* Текст для чтения:
┏━━

Очень характерная проговорка — он думал только о двух самых близких ему людях — о жене и сыне Никите, родившемся в 1917 году в свободной России. Сын жены от первого брака Федор, его собственная дочь от брака с Софьей Исааковной остались за скобками, и за это не нужно его судить — тут искреннее, вырвавшееся из сердца ощущение своего, кровного, понимаемого не разумом, но инстинктом. Толстой вообще именно инстинктом и был всегда силен, но в минуты опасности это чувство в нем бесконечно усиливалось. Территориально он был на стороне белых, вернее, белых тогда еще не было, значит, на стороне, противной большевикам. Да и симпатизировал больше им и печатался в эти месяцы в антибольшевистской газете «Луч правды».

«Внизу пьют чай студенты, промокшие юнкера, офицеры, ударники. Один — лицеист, изящный, маленький, красивый. Когда сел, снял фуражку, пригладил пробор. Глаза его карие, печальные и умные. Ему другого выбора, кроме смерти, нет.

Кто-то пришел и сказал — слышали, заключен мир. На него посмотрели молча. Никто не выразил ни радости, ни отчаяния. Только спустя некоторое время офицер-летчик сказал: “Да, все-таки родина, и вот нет ничего”. Другой: “Теперь нам деться некуда, лучше бы убили”.

3-го. Наташа надела платочек, пошли к Крандиевским. Дюна в слезах: “Потому плачу, что до сих пор не плакала”.

Чувство тоски смертельной, гибели России, в развалинах Москвы, сдавлено горло, ломит виски».

А уже не в трехстах километрах, но в двух шагах от него сидел в это время его приятель, соперник, друг, немного завистник, и писал почти схожими словами:

«Весь день не переставая орудия, град по крышам где-то близко и щелканье. Такого дня еще не было… Пробегают не то юнкера, не то солдаты под окнами у нас… Заснул вчера поздно — орудийная стрельба. День нынче особенно темный (погода). Остальное все то же. Днем опять ударило в дом Казакова…»

«4 ноября (в Москве). Выйти на улицу после этого отсиживания в крепости — страшное чувство свободы (идти) и рабство. Лица хамов, сразу заполонивших Москву, потрясающе скотски и мерзки… Заснул около семи утра. Сильно плакал. Восемь месяцев страха, рабства, унижений, оскорблений! Этот день венец всего! Разгромили людоеды Москву!»

Для Бунина октябрьские события не должны были стать неожиданностью, он видел все летом в деревне. Толстому страшная картина революции открылась только теперь. Он еще писал статьи, где выражал веру в Учредительное собрание, но дневник его говорил, кричал о другом.

«4-е. Нет никаких известий, и город полон чудовищных слухов. То говорят, что Каледин уже в Харькове, то, что немцы взяли Минск и Двинск и идут на Москву, а Финляндия объявила войну России, что рубль в Германии — 2 марки. Всему верят и что-то ждут.

Во времена революций самая свирепая и кровавая вещь — мечта о высшей справедливости. Поражая людей, она разжигает их, как лихорадка. Благоразумие и добро нынешнего дня — становятся преступлением.

┗━━

* Задания:
(1) Выведите часть отрывка от слов «Для Бунина октябрьские» до слов «кричал о другом.» включительно.
(2) Соответствуют ли отрывку утверждения (а), (б) и (в)? На каждое ответьте «да» или «нет» и приведите точную цитату из отрывка, которая это решает.
(а) Сын Толстого Никита родился в 1917 году.
(б) В эти месяцы Толстой печатался в большевистской газете.
(в) Для Бунина октябрьские события стали неожиданностью.
(3) Во что, по отрывку, Толстой ещё выражал веру в своих статьях?
Материал с отрывком никак не связан.

* Хранимые единицы коллекции:
┏━━

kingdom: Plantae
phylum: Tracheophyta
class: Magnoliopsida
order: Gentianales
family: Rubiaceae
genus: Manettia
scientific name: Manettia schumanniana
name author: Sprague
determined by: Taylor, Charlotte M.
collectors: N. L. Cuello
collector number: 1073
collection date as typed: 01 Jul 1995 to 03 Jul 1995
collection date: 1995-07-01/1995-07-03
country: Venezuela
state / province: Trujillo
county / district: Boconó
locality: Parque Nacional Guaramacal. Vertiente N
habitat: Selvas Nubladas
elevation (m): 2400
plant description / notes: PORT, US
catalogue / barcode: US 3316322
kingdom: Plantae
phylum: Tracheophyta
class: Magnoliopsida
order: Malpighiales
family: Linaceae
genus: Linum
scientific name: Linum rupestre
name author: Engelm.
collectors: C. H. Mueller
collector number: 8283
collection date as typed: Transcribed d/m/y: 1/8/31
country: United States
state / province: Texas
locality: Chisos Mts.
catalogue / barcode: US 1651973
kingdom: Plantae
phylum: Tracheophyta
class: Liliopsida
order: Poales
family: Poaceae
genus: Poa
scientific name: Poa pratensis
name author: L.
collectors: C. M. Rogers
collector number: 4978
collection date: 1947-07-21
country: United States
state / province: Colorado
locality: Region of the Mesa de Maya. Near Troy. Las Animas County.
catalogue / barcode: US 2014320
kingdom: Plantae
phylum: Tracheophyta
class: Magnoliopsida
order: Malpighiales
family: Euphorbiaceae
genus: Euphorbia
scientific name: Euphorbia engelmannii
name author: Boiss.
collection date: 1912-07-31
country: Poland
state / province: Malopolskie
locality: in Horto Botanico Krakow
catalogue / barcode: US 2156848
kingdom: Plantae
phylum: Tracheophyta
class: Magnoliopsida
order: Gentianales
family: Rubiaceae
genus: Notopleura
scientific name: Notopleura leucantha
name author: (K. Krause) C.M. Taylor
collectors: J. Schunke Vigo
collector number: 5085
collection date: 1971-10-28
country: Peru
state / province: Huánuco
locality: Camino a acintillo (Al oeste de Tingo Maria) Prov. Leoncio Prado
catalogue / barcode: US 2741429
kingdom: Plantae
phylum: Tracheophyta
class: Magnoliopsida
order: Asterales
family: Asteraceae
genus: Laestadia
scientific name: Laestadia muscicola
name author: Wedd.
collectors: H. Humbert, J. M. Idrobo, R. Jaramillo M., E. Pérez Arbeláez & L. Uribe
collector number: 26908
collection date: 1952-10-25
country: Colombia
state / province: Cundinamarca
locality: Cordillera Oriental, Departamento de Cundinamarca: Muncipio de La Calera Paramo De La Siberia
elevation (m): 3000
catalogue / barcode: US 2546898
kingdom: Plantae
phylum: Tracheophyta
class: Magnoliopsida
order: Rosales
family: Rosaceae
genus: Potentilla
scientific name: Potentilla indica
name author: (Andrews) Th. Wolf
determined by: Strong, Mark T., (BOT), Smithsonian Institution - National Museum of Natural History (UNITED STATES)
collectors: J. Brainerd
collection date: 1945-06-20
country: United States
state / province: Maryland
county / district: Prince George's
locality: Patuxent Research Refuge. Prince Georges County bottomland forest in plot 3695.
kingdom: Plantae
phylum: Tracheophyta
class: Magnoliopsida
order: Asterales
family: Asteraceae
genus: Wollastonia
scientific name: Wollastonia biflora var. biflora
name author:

┗━━

* Ответы:
(1)
Для Бунина октябрьские события не должны были стать неожиданностью, он видел все летом в деревне. Толстому страшная картина революции открылась только теперь. Он еще писал статьи, где выражал веру в Учредительное собрание, но дневник его говорил, кричал о другом.

(2)
(а) Да: «о жене и сыне Никите, родившемся в 1917 году в свободной России».
(б) Нет: «печатался в эти месяцы в антибольшевистской газете «Луч правды»».
(в) Нет: «Для Бунина октябрьские события не должны были стать неожиданностью, он видел все летом в деревне».

(3) В Учредительное собрание.